*** Exercise materials Section Begins ***

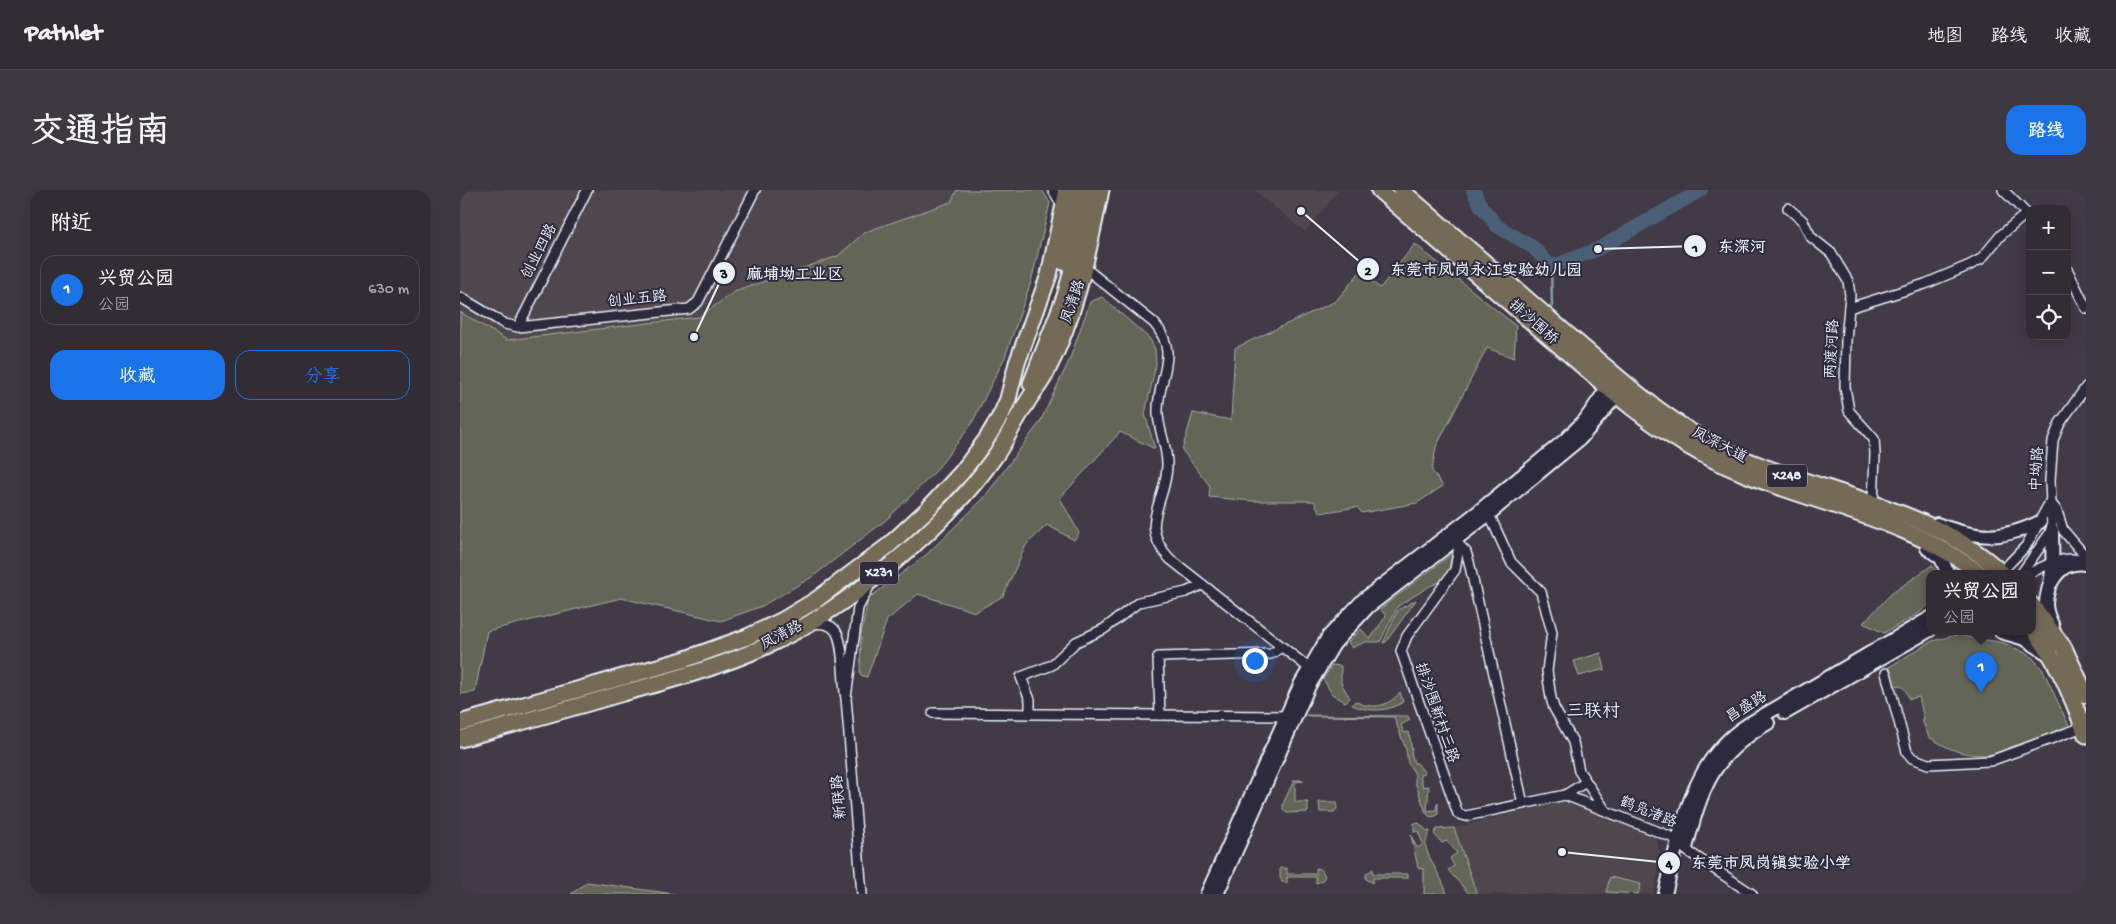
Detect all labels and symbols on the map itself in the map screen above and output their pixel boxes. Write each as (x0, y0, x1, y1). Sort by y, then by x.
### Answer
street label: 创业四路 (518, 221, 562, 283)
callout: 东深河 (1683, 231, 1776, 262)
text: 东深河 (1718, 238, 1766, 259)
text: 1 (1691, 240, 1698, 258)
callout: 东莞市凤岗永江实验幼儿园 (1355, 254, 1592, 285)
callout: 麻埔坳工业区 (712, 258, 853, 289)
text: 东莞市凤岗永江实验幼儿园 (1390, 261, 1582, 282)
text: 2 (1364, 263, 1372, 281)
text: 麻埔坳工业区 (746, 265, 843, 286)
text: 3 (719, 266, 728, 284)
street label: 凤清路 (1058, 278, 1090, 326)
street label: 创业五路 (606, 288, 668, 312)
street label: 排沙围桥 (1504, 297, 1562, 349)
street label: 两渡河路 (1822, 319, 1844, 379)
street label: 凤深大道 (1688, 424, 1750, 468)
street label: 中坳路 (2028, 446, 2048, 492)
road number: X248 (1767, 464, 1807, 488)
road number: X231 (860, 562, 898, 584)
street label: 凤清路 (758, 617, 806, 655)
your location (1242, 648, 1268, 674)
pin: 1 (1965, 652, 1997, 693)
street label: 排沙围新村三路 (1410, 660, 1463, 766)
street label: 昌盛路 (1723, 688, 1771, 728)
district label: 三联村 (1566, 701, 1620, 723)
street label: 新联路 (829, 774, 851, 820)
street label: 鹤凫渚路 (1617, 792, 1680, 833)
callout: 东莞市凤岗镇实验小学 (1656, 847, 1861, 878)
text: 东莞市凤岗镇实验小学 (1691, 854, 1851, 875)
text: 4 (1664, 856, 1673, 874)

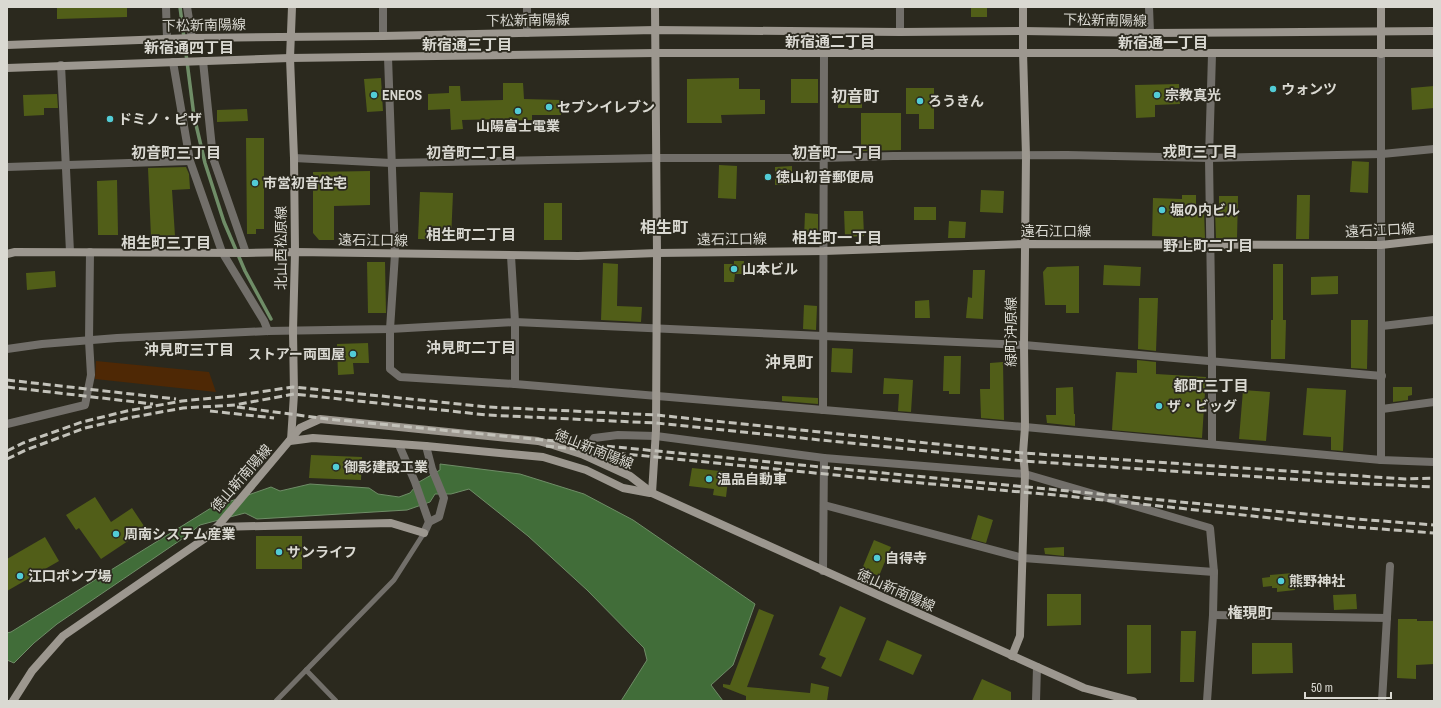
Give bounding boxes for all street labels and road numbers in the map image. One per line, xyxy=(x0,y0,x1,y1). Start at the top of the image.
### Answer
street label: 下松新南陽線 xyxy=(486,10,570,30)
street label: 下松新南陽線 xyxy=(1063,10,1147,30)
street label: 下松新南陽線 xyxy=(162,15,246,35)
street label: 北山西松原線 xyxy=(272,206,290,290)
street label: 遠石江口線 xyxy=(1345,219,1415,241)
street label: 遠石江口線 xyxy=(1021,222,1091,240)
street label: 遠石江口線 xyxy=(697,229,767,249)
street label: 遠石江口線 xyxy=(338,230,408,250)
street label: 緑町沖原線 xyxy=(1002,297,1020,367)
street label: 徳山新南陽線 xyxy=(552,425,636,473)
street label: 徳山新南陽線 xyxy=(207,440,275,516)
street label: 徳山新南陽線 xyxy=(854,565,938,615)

*** Exercise materials Section Ends ***

Every record above should be transcribed exactly; the pictures stay out of the copy.

| Answer box |
Detect all labels and symbols on the map itself in the map screen above and output their pixel boxes. Write each as (x0, y0, x1, y1). Sort by y, then by x.
### Answer
street label: 创业四路 (518, 221, 562, 283)
callout: 东深河 (1683, 231, 1776, 262)
text: 东深河 (1718, 238, 1766, 259)
text: 1 (1691, 240, 1698, 258)
callout: 东莞市凤岗永江实验幼儿园 (1355, 254, 1592, 285)
callout: 麻埔坳工业区 (712, 258, 853, 289)
text: 东莞市凤岗永江实验幼儿园 (1390, 261, 1582, 282)
text: 2 (1364, 263, 1372, 281)
text: 麻埔坳工业区 (746, 265, 843, 286)
text: 3 (719, 266, 728, 284)
street label: 凤清路 (1058, 278, 1090, 326)
street label: 创业五路 (606, 288, 668, 312)
street label: 排沙围桥 (1504, 297, 1562, 349)
street label: 两渡河路 (1822, 319, 1844, 379)
street label: 凤深大道 (1688, 424, 1750, 468)
street label: 中坳路 (2028, 446, 2048, 492)
road number: X248 (1767, 464, 1807, 488)
road number: X231 (860, 562, 898, 584)
street label: 凤清路 (758, 617, 806, 655)
your location (1242, 648, 1268, 674)
pin: 1 (1965, 652, 1997, 693)
street label: 排沙围新村三路 (1410, 660, 1463, 766)
street label: 昌盛路 (1723, 688, 1771, 728)
district label: 三联村 (1566, 701, 1620, 723)
street label: 新联路 (829, 774, 851, 820)
street label: 鹤凫渚路 (1617, 792, 1680, 833)
callout: 东莞市凤岗镇实验小学 (1656, 847, 1861, 878)
text: 东莞市凤岗镇实验小学 (1691, 854, 1851, 875)
text: 4 (1664, 856, 1673, 874)

Give bounding boxes for all street labels and road numbers in the map image. One per line, xyxy=(x0,y0,x1,y1). Start at the top of the image.
### Answer
street label: 下松新南陽線 xyxy=(486,10,570,30)
street label: 下松新南陽線 xyxy=(1063,10,1147,30)
street label: 下松新南陽線 xyxy=(162,15,246,35)
street label: 北山西松原線 xyxy=(272,206,290,290)
street label: 遠石江口線 xyxy=(1345,219,1415,241)
street label: 遠石江口線 xyxy=(1021,222,1091,240)
street label: 遠石江口線 xyxy=(697,229,767,249)
street label: 遠石江口線 xyxy=(338,230,408,250)
street label: 緑町沖原線 xyxy=(1002,297,1020,367)
street label: 徳山新南陽線 xyxy=(552,425,636,473)
street label: 徳山新南陽線 xyxy=(207,440,275,516)
street label: 徳山新南陽線 xyxy=(854,565,938,615)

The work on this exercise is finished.